Required work
Return every line in the listing below that contains the word "Agenda". Case counts, so match capital and small letters exactly.

++++++

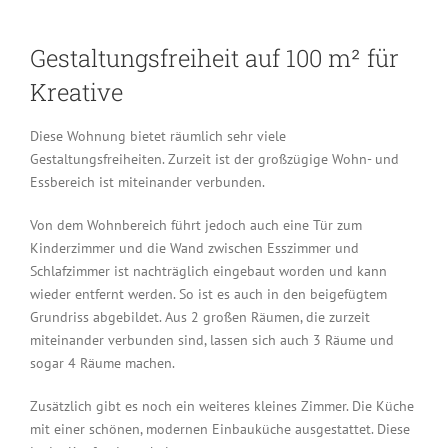
Gestaltungsfreiheit auf 100 m² für
Kreative
Diese Wohnung bietet räumlich sehr viele
Gestaltungsfreiheiten. Zurzeit ist der großzügige Wohn- und
Essbereich ist miteinander verbunden.
Von dem Wohnbereich führt jedoch auch eine Tür zum
Kinderzimmer und die Wand zwischen Esszimmer und
Schlafzimmer ist nachträglich eingebaut worden und kann
wieder entfernt werden. So ist es auch in den beigefügtem
Grundriss abgebildet. Aus 2 großen Räumen, die zurzeit
miteinander verbunden sind, lassen sich auch 3 Räume und
sogar 4 Räume machen.
Zusätzlich gibt es noch ein weiteres kleines Zimmer. Die Küche
mit einer schönen, modernen Einbauküche ausgestattet. Diese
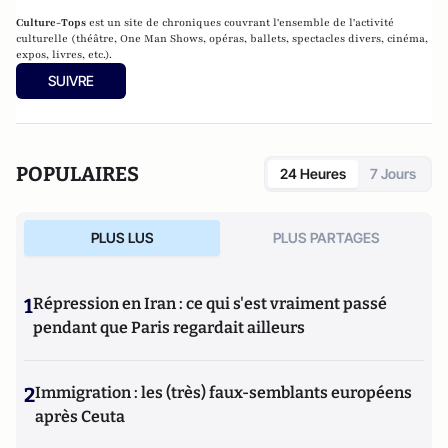
Culture-Tops
est un site de chroniques couvrant l'ensemble de l'activité
culturelle (théâtre, One Man Shows, opéras, ballets, spectacles divers, cinéma,
expos, livres, etc.).
SUIVRE
POPULAIRES
24 Heures
7 Jours
PLUS LUS
PLUS PARTAGES
1
Répression en Iran : ce qui s'est vraiment passé
pendant que Paris regardait ailleurs
2
Immigration : les (très) faux-semblants européens
après Ceuta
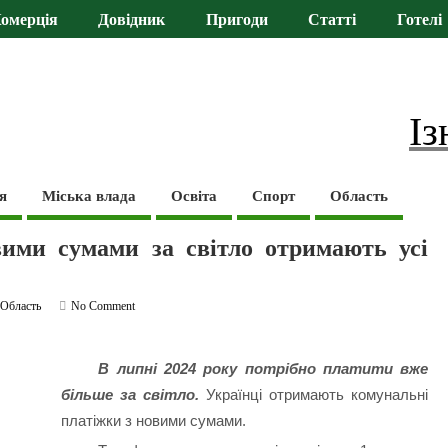
омерція
Довідник
Пригоди
Статті
Готелі
Із
я
Міська влада
Освіта
Спорт
Область
вими сумами за світло отримають усі
,
Область
No Comment
В липні 2024 року потрібно платити вже
більше за світло.
Українці отримають комунальні
платіжки з новими сумами.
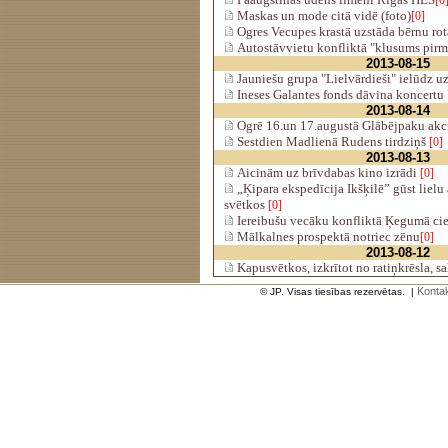
[0
Maskas un mode citā vidē (foto)
[0]
Ogres Vecupes krastā uzstāda bērnu rot
Autostāvvietu konfliktā "klusums pirms
2013-08-15
Jauniešu grupa "Lielvārdieši" ielūdz uz
Ineses Galantes fonds dāvina koncertu 
2013-08-14
Ogrē 16.un 17.augustā Glābējpaku akc
Sestdien Madlienā Rudens tirdziņš
[0]
2013-08-13
Aicinām uz brīvdabas kino izrādi
[0]
„Ķipara ekspedīcija Ikšķilē” gūst lielu 
svētkos
[0]
Iereibušu vecāku konfliktā Ķegumā cie
Mālkalnes prospektā notriec zēnu
[0]
2013-08-12
Kapusvētkos, izkrītot no ratiņkrēsla, s
Kontak
© JP. Visas tiesības rezervētas.
|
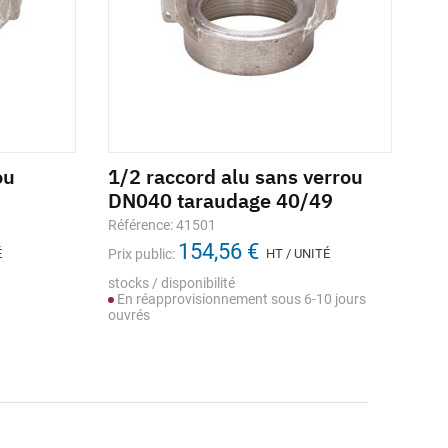
ou
1/2 raccord alu sans verrou
1/
DN040 taraudage 40/49
ta
Référence: 41501
Réf
154,56 €
É
Prix public:
HT / UNITÉ
Prix
Dont
stocks / disponibilité
Sto
En réapprovisionnement sous 6-10 jours
ouvrés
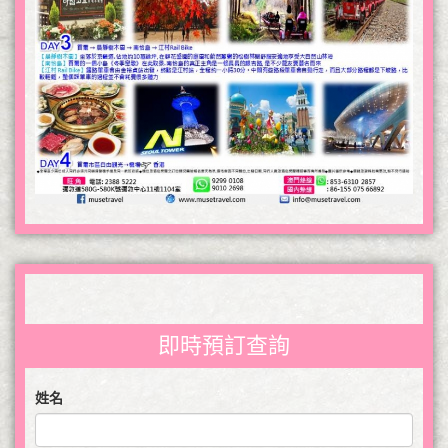
即時預訂查詢
姓名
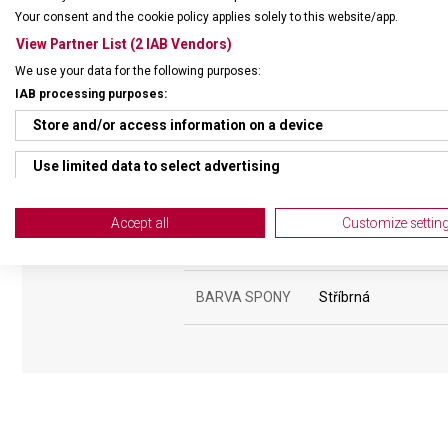
Your consent and the cookie policy applies solely to this website/app.
ŘEMÍNEK
View Partner List (2 IAB Vendors)
We use your data for the following purposes:
MATERIÁL
Kaučukový
IAB processing purposes:
Store and/or access information on a device
BARVA ŘEMÍNKU
Zelená
Use limited data to select advertising
ROZTEČ
21 mm
Create profiles for personalised advertising
Accept all
Customize settin
SPONA
Překlápěcí
Use profiles to select personalised advertising
Create profiles to personalise content
BARVA SPONY
Stříbrná
Use profiles to select personalised content
Measure advertising performance
Measure content performance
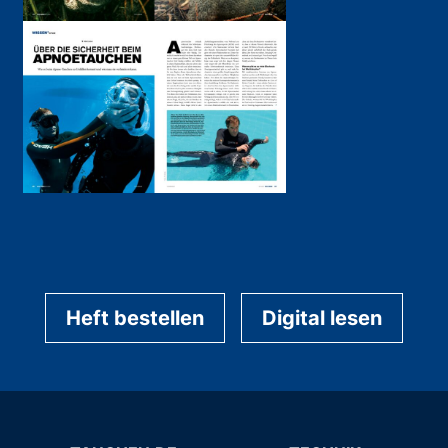
Heft bestellen
Digital lesen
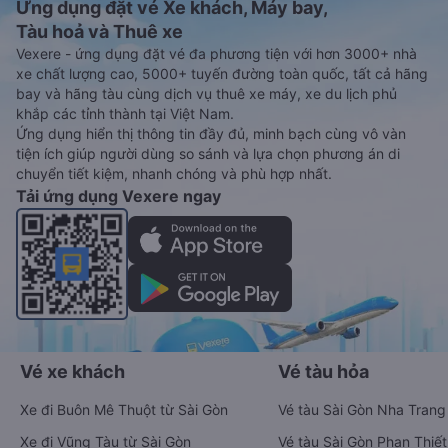
Ứng dụng đặt vé Xe khách, Máy bay,
Tàu hoả và Thuê xe
Vexere - ứng dụng đặt vé đa phương tiện với hơn 3000+ nhà
xe chất lượng cao, 5000+ tuyến đường toàn quốc, tất cả hãng
bay và hãng tàu cùng dịch vụ thuê xe máy, xe du lịch phủ
khắp các tỉnh thành tại Việt Nam.
Ứng dụng hiển thị thông tin đầy đủ, minh bạch cùng vô vàn
tiện ích giúp người dùng so sánh và lựa chọn phương án di
chuyển tiết kiệm, nhanh chóng và phù hợp nhất.
Tải ứng dụng Vexere ngay
Vé xe khách
Vé tàu hỏa
Xe đi Buôn Mê Thuột từ Sài Gòn
Vé tàu Sài Gòn Nha Trang
Xe đi Vũng Tàu từ Sài Gòn
Vé tàu Sài Gòn Phan Thiết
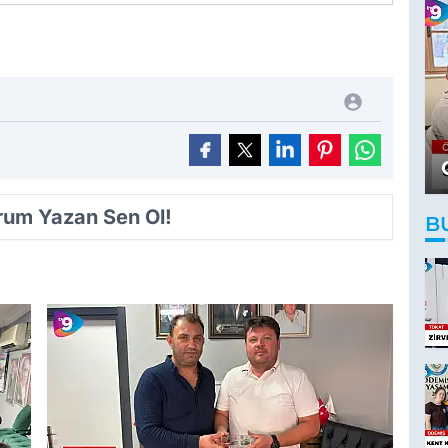
orum Yazan Sen Ol!
B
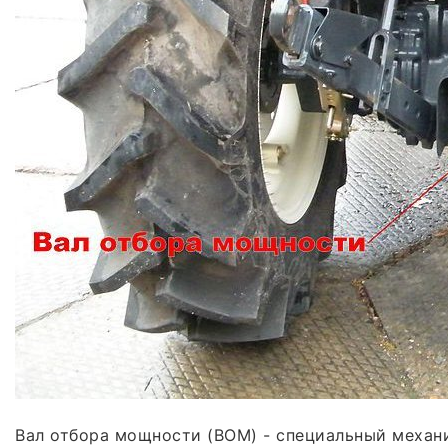
Вал отбора мощности (ВОМ) - специальный механи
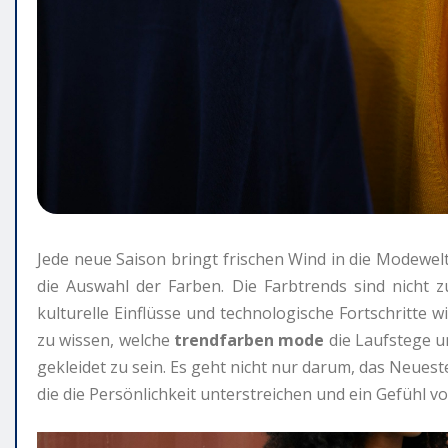
Jede neue Saison bringt frischen Wind in die Modewelt,
die Auswahl der Farben. Die Farbtrends sind nicht zu
kulturelle Einflüsse und technologische Fortschritte w
zu wissen, welche
trendfarben mode
die Laufstege u
gekleidet zu sein. Es geht nicht nur darum, das Neues
die die Persönlichkeit unterstreichen und ein Gefühl v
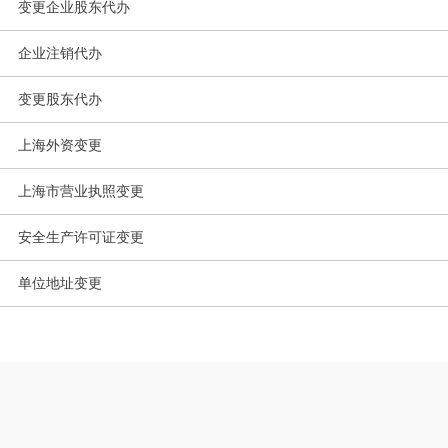
变更企业股东代办
企业注销代办
变更股东代办
上海外资变更
上海市营业执照变更
安全生产许可证变更
单位地址变更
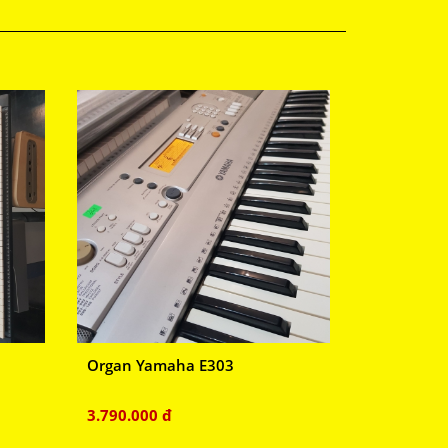
Organ Yamaha E303
3.790.000 đ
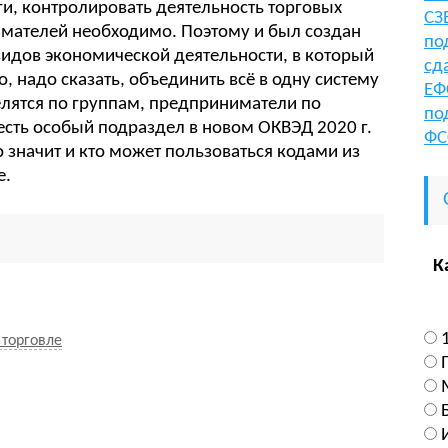
оги, контролировать деятельность торговых
СЗ
мателей необходимо. Поэтому и был создан
по
идов экономической деятельности, в который
сд
, надо сказать, объединить всё в одну систему
ЕФ
елятся по группам, предприниматели по
по
есть особый подраздел в новом ОКВЭД 2020 г.
ФС
то значит и кто может пользоваться кодами из
е.
К
 торговле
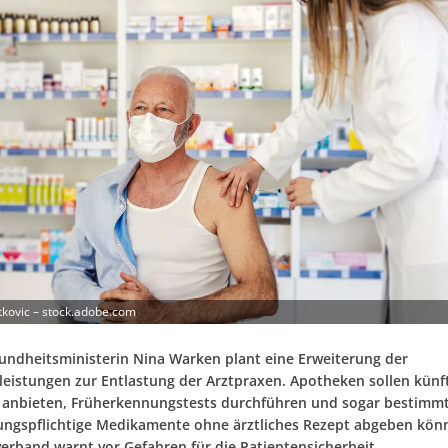
kovic – stock.adobe.com
ndheitsministerin Nina Warken plant eine Erweiterung der
eistungen zur Entlastung der Arztpraxen. Apotheken sollen künf
anbieten, Früherkennungstests durchführen und sogar bestimm
ungspflichtige Medikamente ohne ärztliches Rezept abgeben kön
erband warnt vor Gefahren für die Patientensicherheit.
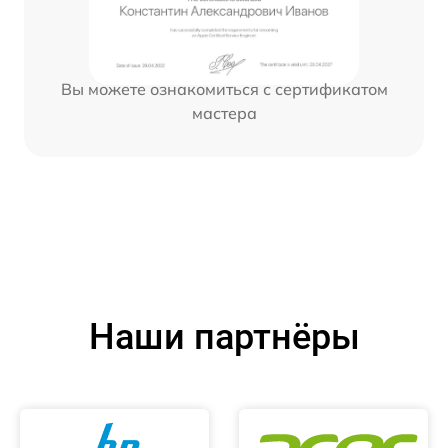
Вы можете ознакомиться с сертификатом
мастера
Наши партнёры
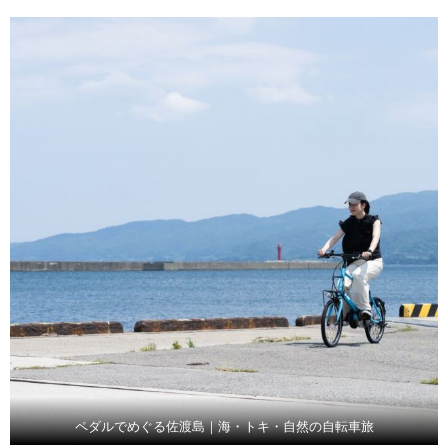
ペダルでめぐる佐渡島｜海・トキ・自然の自転車旅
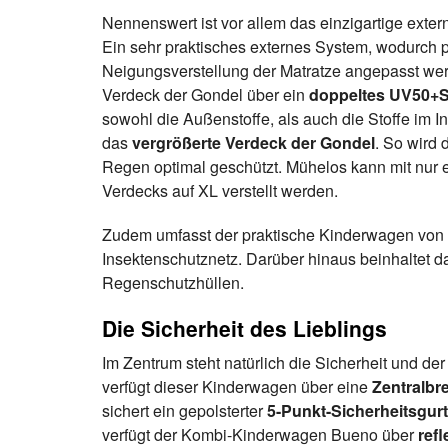
Nennenswert ist vor allem das einzigartige ext
Ein sehr praktisches externes System, wodurch 
Neigungsverstellung der Matratze angepasst we
Verdeck der Gondel über ein
doppeltes
UV50+S
sowohl die Außenstoffe, als auch die Stoffe im 
das
vergrößerte Verdeck der Gondel
. So wird
Regen optimal geschützt. Mühelos kann mit nur 
Verdecks auf XL verstellt werden.
Zudem umfasst der praktische Kinderwagen von E
Insektenschutznetz. Darüber hinaus beinhaltet d
Regenschutzhüllen.
Die Sicherheit des Lieblings
Im Zentrum steht natürlich die Sicherheit und der
verfügt dieser Kinderwagen über eine
Zentralb
sichert ein gepolsterter
5-Punkt-Sicherheitsgurt
verfügt der Kombi-Kinderwagen Bueno über
ref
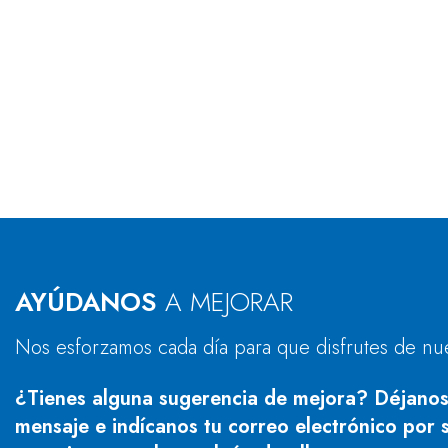
AYÚDANOS
A MEJORAR
Nos esforzamos cada día para que disfrutes de nu
¿Tienes alguna sugerencia de mejora? Déjanos
mensaje e indícanos tu correo electrónico por s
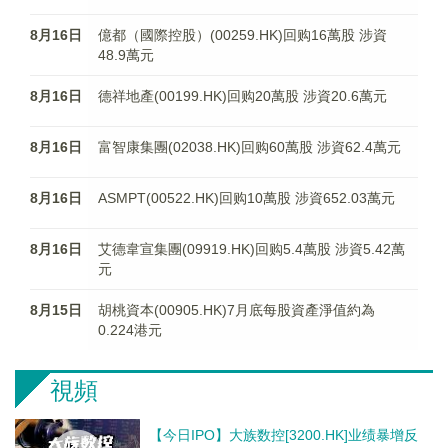
8月16日
億都（國際控股）(00259.HK)回购16萬股 涉資
48.9萬元
8月16日
德祥地產(00199.HK)回购20萬股 涉資20.6萬元
8月16日
富智康集團(02038.HK)回购60萬股 涉資62.4萬元
8月16日
ASMPT(00522.HK)回购10萬股 涉資652.03萬元
8月16日
艾德韋宣集團(09919.HK)回购5.4萬股 涉資5.42萬
元
8月15日
胡桃資本(00905.HK)7月底每股資產淨值約為
0.224港元
視頻
【今日IPO】大族数控[3200.HK]业绩暴增反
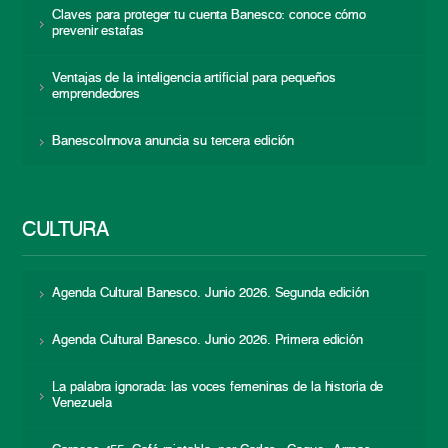
Claves para proteger tu cuenta Banesco: conoce cómo
prevenir estafas
Ventajas de la inteligencia artificial para pequeños
emprendedores
BanescoInnova anuncia su tercera edición
CULTURA
Agenda Cultural Banesco. Junio 2026. Segunda edición
Agenda Cultural Banesco. Junio 2026. Primera edición
La palabra ignorada: las voces femeninas de la historia de
Venezuela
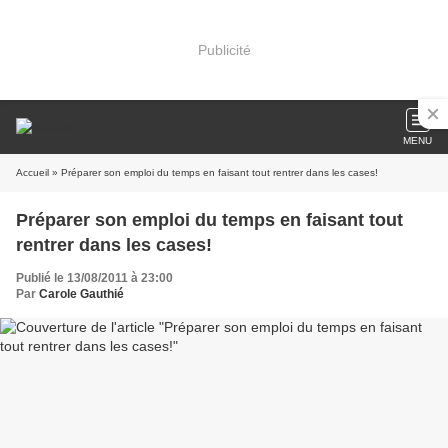
Publicité
MENU
Accueil
» Préparer son emploi du temps en faisant tout rentrer dans les cases!
Préparer son emploi du temps en faisant tout
rentrer dans les cases!
Publié le 13/08/2011 à 23:00
Par
Carole Gauthié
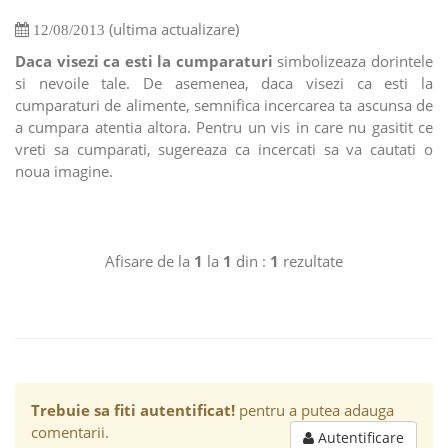
(ultima actualizare)
12/08/2013
Daca visezi ca esti la cumparaturi
simbolizeaza dorintele
si nevoile tale. De asemenea, daca visezi ca esti la
cumparaturi de alimente, semnifica incercarea ta ascunsa de
a cumpara atentia altora. Pentru un vis in care nu gasitit ce
vreti sa cumparati, sugereaza ca incercati sa va cautati o
noua imagine.
Afisare de la
1
la
1
din :
1
rezultate
Trebuie sa fiti autentificat!
pentru a putea adauga
comentarii.
Autentificare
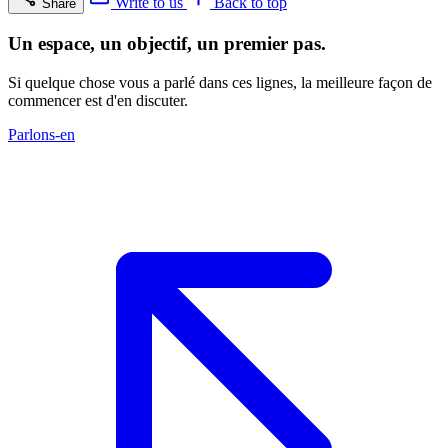
Write to us
Back to top
Share
Un espace, un objectif, un premier pas.
Si quelque chose vous a parlé dans ces lignes, la meilleure façon de
commencer est d'en discuter.
Parlons-en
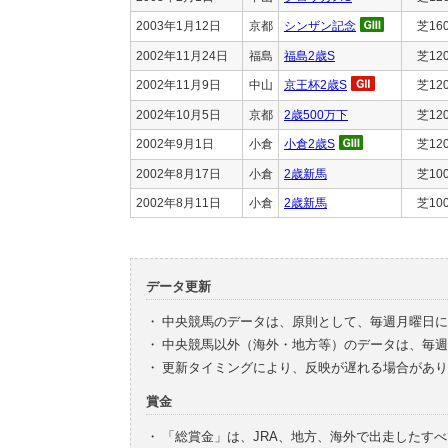
2003年1月12日
京都
シンザン記念
芝16
2002年11月24日
福島
福島2歳S
芝12
2002年11月9日
中山
京王杯2歳S
芝12
2002年10月5日
京都
2歳500万下
芝12
2002年9月1日
小倉
小倉2歳S
芝12
2002年8月17日
小倉
2歳新馬
芝10
2002年8月11日
小倉
2歳新馬
芝10
データ更新
・
中央競馬のデータは、原則として、毎週月曜日に
・
中央競馬以外（海外・地方等）のデータは、毎週
・
更新タイミングにより、反映が遅れる場合があり
賞金
・
「総賞金」は、JRA、地方、海外で出走したす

++++++

Completed exercise
Agenda Cultural Banesco. Junio 2026. Segunda edición
Agenda Cultural Banesco. Junio 2026. Primera edición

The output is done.